> [Activity]:
Find the lines in the records that carry the word "axis". Copy each one.
━━━━━━━━━━━━━━━━
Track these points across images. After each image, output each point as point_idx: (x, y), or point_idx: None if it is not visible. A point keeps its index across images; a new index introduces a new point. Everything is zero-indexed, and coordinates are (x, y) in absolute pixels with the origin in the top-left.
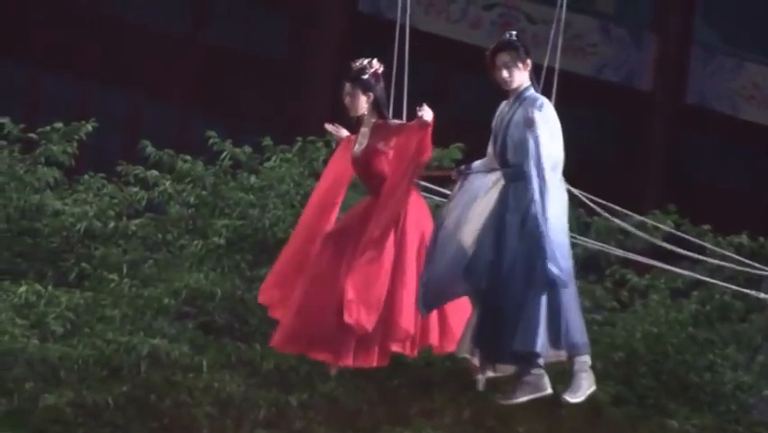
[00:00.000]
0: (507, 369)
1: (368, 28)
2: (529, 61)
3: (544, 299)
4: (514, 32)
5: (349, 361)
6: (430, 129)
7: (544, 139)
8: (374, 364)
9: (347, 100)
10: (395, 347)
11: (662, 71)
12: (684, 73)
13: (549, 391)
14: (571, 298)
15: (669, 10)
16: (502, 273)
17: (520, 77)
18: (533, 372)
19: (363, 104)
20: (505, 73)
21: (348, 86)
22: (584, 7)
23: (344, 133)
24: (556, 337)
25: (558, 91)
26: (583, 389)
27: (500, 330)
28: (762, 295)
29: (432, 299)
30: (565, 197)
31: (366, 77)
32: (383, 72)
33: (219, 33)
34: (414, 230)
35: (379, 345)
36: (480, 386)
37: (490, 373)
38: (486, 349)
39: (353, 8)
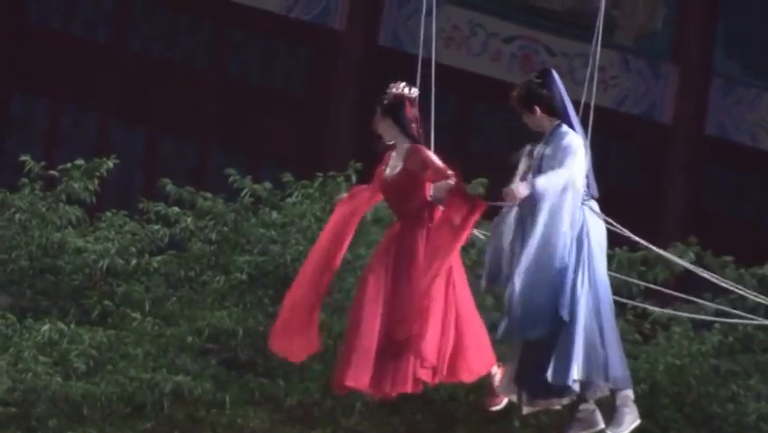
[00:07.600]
0: (547, 403)
1: (388, 62)
2: (537, 107)
3: (579, 332)
4: (534, 75)
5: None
6: (480, 212)
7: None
8: (409, 390)
9: (378, 126)
10: (421, 374)
11: (682, 103)
12: (704, 104)
13: (602, 426)
14: (609, 330)
15: (688, 42)
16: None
17: (535, 121)
18: (583, 407)
19: (394, 130)
20: (524, 119)
21: (379, 111)
22: (604, 40)
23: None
24: (597, 371)
25: (581, 123)
26: (626, 423)
27: (539, 364)
28: None
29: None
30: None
31: (398, 102)
32: (416, 98)
33: (239, 69)
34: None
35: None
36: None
37: (532, 409)
38: (526, 386)
39: (373, 42)
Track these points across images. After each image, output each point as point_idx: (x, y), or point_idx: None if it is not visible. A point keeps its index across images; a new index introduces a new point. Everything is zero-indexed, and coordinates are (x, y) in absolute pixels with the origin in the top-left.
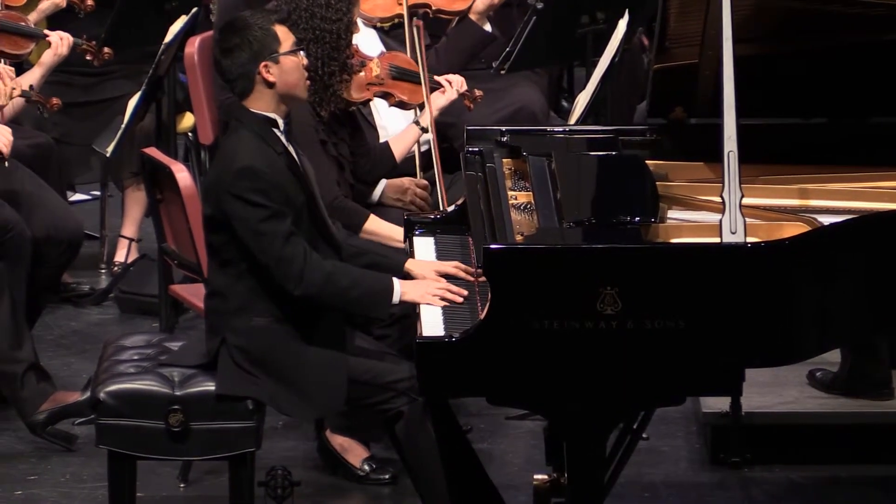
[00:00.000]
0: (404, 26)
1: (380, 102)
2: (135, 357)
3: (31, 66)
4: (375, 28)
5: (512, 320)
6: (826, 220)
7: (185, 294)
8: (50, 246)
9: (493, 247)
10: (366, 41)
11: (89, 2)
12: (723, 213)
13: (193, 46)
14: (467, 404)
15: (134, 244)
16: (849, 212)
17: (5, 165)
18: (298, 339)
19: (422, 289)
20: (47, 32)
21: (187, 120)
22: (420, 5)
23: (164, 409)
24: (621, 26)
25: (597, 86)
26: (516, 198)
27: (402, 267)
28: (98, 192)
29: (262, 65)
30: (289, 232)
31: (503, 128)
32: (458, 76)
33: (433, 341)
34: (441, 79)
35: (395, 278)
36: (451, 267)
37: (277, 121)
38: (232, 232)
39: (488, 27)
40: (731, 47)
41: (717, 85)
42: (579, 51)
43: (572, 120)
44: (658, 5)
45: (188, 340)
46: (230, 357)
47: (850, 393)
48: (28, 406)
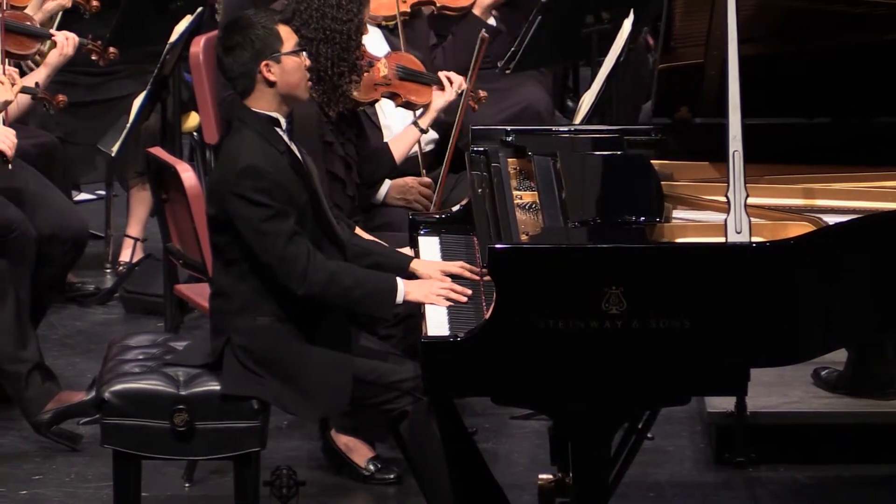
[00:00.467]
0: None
1: (385, 102)
2: (140, 357)
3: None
4: (380, 27)
5: (517, 320)
6: (831, 219)
7: (190, 294)
8: (55, 245)
9: (498, 246)
10: (372, 41)
11: (94, 2)
12: (728, 212)
13: (198, 46)
14: (472, 404)
15: (139, 244)
16: (853, 211)
17: (9, 167)
18: (303, 339)
19: (425, 289)
20: (53, 32)
21: (192, 119)
22: (424, 2)
23: (169, 408)
24: (626, 26)
25: (602, 85)
26: (521, 197)
27: (406, 267)
28: (103, 192)
29: (264, 64)
30: (292, 231)
31: (508, 127)
32: (458, 76)
33: (438, 341)
34: (442, 75)
35: (398, 278)
36: (457, 267)
37: (280, 120)
38: (235, 231)
39: (493, 22)
40: (735, 47)
41: (722, 85)
42: (584, 50)
43: (577, 119)
44: (663, 5)
45: (193, 340)
46: (235, 357)
47: (856, 392)
48: (33, 406)
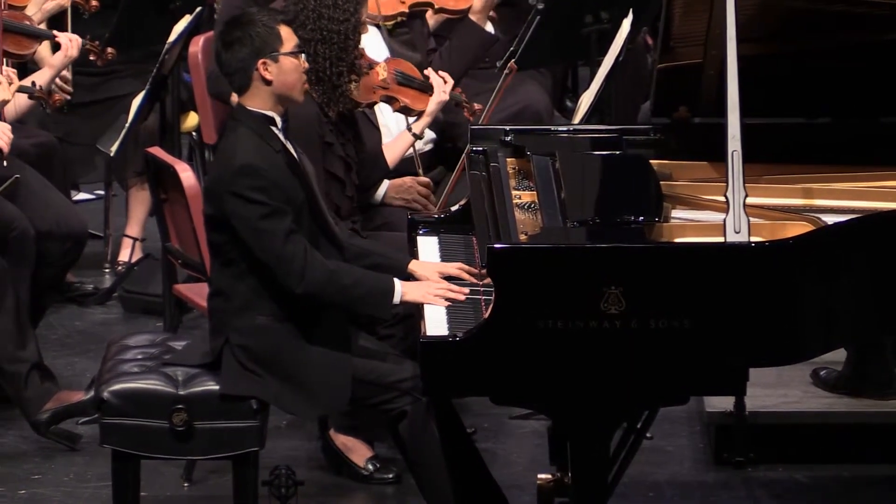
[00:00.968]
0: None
1: (383, 105)
2: (139, 356)
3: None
4: (379, 27)
5: (516, 320)
6: (830, 219)
7: (188, 293)
8: (54, 245)
9: (497, 246)
10: (371, 44)
11: (94, 2)
12: (727, 212)
13: (197, 46)
14: (471, 404)
15: (138, 243)
16: (853, 211)
17: (4, 164)
18: (301, 339)
19: (423, 289)
20: (56, 34)
21: (191, 119)
22: (422, 4)
23: (168, 408)
24: (625, 26)
25: (601, 85)
26: (520, 197)
27: (404, 268)
28: (102, 192)
29: (261, 62)
30: (289, 230)
31: (507, 127)
32: (447, 74)
33: (437, 341)
34: (432, 73)
35: (396, 279)
36: (455, 268)
37: (275, 119)
38: (233, 231)
39: (490, 28)
40: (734, 47)
41: (721, 84)
42: (583, 50)
43: (576, 119)
44: (662, 5)
45: (192, 340)
46: (234, 356)
47: (855, 392)
48: (32, 405)
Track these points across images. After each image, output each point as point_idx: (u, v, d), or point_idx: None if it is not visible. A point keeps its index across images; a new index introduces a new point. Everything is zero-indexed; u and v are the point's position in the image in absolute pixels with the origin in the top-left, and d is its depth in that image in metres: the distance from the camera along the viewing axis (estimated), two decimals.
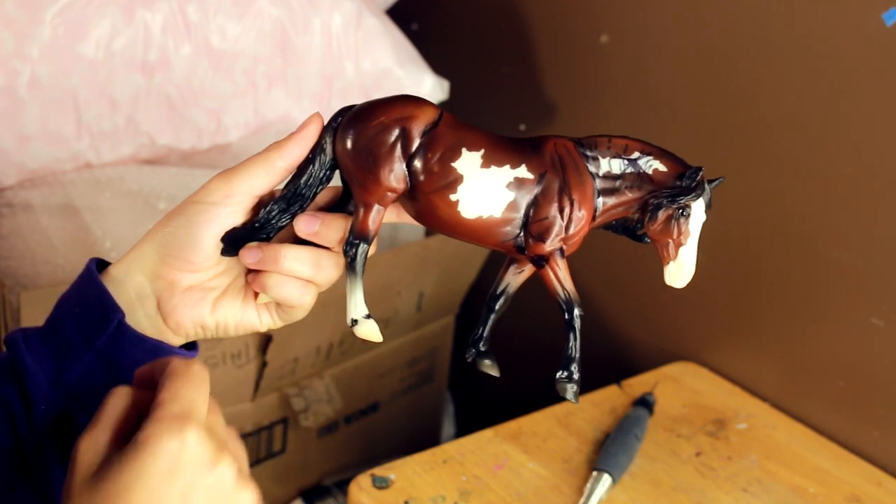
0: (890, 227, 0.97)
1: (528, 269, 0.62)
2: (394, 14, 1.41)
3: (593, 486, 0.92)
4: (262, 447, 1.25)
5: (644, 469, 0.98)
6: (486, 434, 1.00)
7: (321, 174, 0.61)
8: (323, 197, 0.64)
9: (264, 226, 0.61)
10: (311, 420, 1.23)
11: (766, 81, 1.05)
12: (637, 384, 1.11)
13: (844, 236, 1.01)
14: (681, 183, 0.59)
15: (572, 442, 1.01)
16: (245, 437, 1.23)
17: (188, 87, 1.22)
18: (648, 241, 0.61)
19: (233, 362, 1.15)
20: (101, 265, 0.64)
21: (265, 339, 1.16)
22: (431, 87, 1.34)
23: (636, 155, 0.60)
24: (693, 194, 0.58)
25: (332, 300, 0.77)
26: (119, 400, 0.52)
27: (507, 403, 1.25)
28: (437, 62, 1.39)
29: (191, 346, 0.66)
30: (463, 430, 1.52)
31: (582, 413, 1.05)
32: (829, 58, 1.00)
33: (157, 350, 0.63)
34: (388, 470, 0.94)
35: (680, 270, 0.59)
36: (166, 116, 1.23)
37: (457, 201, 0.59)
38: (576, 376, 0.60)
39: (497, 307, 0.62)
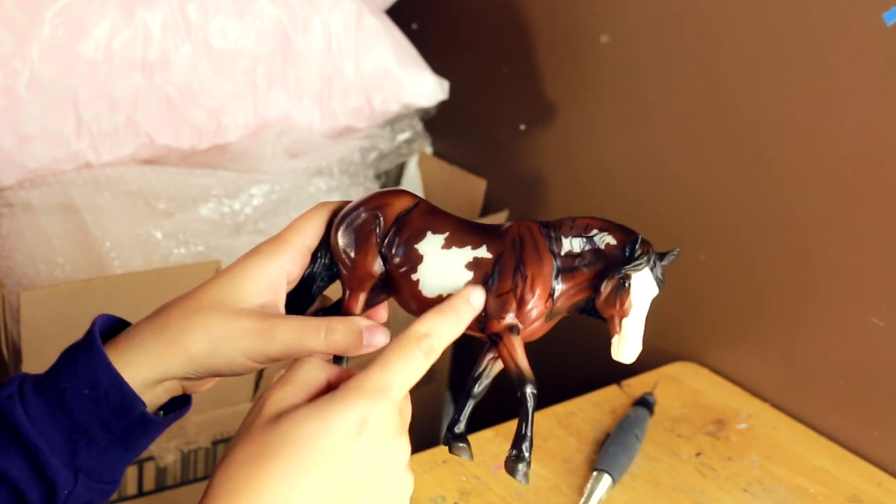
0: (890, 227, 0.97)
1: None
2: (394, 14, 1.41)
3: (593, 486, 0.92)
4: None
5: (644, 469, 0.98)
6: (486, 434, 1.00)
7: (322, 272, 0.63)
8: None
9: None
10: None
11: (765, 81, 1.05)
12: (637, 384, 1.11)
13: (844, 236, 1.01)
14: (624, 254, 0.57)
15: (572, 442, 1.01)
16: None
17: (188, 87, 1.22)
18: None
19: None
20: (106, 324, 0.61)
21: None
22: (431, 86, 1.34)
23: (594, 232, 0.59)
24: (633, 264, 0.56)
25: None
26: (314, 371, 0.53)
27: (507, 403, 1.25)
28: (437, 62, 1.39)
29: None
30: None
31: (582, 413, 1.05)
32: (830, 58, 1.00)
33: (171, 422, 0.62)
34: None
35: (623, 344, 0.59)
36: (166, 116, 1.23)
37: (417, 280, 0.60)
38: (526, 455, 0.59)
39: (475, 392, 0.62)
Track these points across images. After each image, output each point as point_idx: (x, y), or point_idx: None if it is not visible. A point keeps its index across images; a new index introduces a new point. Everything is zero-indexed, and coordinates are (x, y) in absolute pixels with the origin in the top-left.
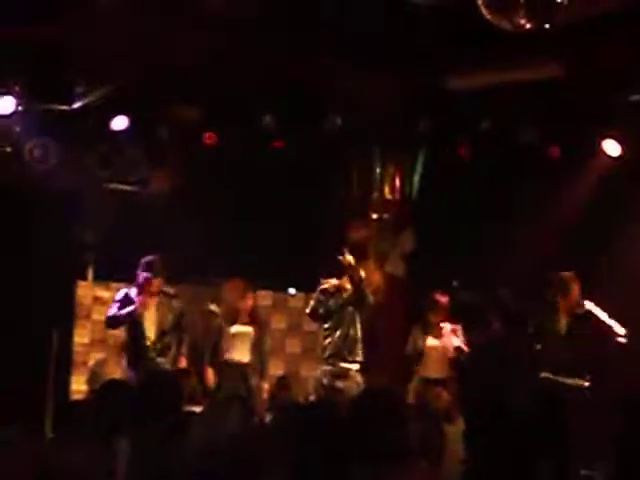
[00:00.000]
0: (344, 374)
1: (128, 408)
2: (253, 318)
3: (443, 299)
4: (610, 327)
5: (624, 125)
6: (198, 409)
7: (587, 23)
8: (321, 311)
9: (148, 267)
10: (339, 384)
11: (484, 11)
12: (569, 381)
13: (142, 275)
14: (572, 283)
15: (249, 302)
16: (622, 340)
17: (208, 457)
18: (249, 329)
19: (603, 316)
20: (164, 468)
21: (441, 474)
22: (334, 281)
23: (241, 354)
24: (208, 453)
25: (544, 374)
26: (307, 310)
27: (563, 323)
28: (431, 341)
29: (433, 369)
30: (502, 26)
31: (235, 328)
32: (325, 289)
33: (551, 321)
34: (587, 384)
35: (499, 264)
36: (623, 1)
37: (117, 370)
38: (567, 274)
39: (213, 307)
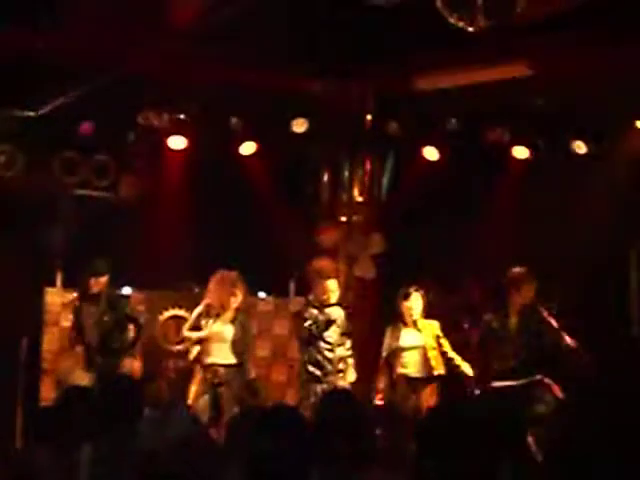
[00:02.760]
0: None
1: (89, 414)
2: (236, 316)
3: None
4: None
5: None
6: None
7: (551, 22)
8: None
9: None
10: None
11: (442, 11)
12: (520, 382)
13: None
14: (525, 280)
15: (237, 298)
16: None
17: (151, 461)
18: (230, 328)
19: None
20: (124, 473)
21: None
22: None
23: (224, 356)
24: (151, 457)
25: (495, 383)
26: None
27: (513, 321)
28: (410, 338)
29: (413, 368)
30: (460, 26)
31: (216, 327)
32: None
33: (500, 319)
34: (538, 377)
35: (468, 264)
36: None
37: (85, 377)
38: (520, 270)
39: (176, 311)
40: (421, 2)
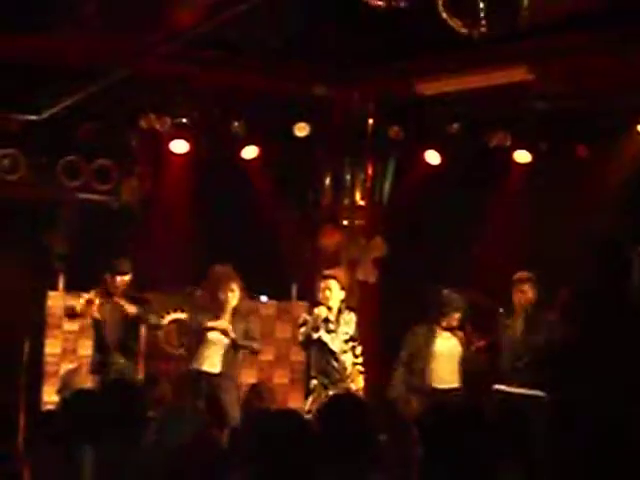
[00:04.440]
0: None
1: (94, 417)
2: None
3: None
4: None
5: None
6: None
7: (554, 25)
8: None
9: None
10: None
11: (444, 16)
12: (524, 391)
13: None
14: (526, 282)
15: (235, 293)
16: None
17: (158, 463)
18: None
19: None
20: (129, 476)
21: None
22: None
23: (211, 364)
24: (157, 459)
25: (497, 386)
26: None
27: (519, 323)
28: (441, 346)
29: (442, 378)
30: (462, 32)
31: (212, 334)
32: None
33: (508, 322)
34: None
35: (470, 267)
36: (588, 2)
37: (88, 379)
38: (523, 273)
39: (177, 315)
40: (423, 6)
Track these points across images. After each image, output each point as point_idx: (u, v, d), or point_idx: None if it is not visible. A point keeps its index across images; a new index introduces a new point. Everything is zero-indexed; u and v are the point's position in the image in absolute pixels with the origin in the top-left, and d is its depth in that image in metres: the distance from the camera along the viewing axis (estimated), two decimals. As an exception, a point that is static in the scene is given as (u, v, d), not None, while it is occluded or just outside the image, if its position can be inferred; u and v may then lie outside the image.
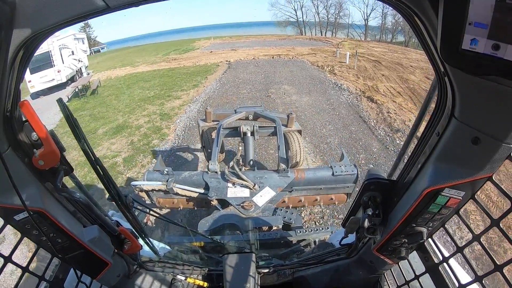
━━━━━━━━━━━━━━━━
> [Written reply]:
Track these points across images. After each image, output each point as point_idx: (u, v, d), or point_idx: None if it is not visible. A point keeps its index across images; a new index introduces a new point. Everything is zero-indexed; u and v are the point's position in the image in absolute pixels with the origin in the top-left, and d is its depth in that image in metres: the distance from the camera along the viewing axis (estimated), two decimals.
Track these points across images. After each image, output each point as point_idx: (u, v, d), or point_idx: None if it is not visible. A point keeps its index across images; a new index introduces a new point. Everything is zero-indexed; u and v are the point's position in the image in absolute pixels with the origin in the top-left, and d is its depth in that image in metres: the distance from the camera along the viewing axis (estimated), two decimals. As an exception, a point that is static in the scene is given as (u, v, d), not None, while it is occluded or just outside the image, if its position can be inferred; u and v may then lie outside the image.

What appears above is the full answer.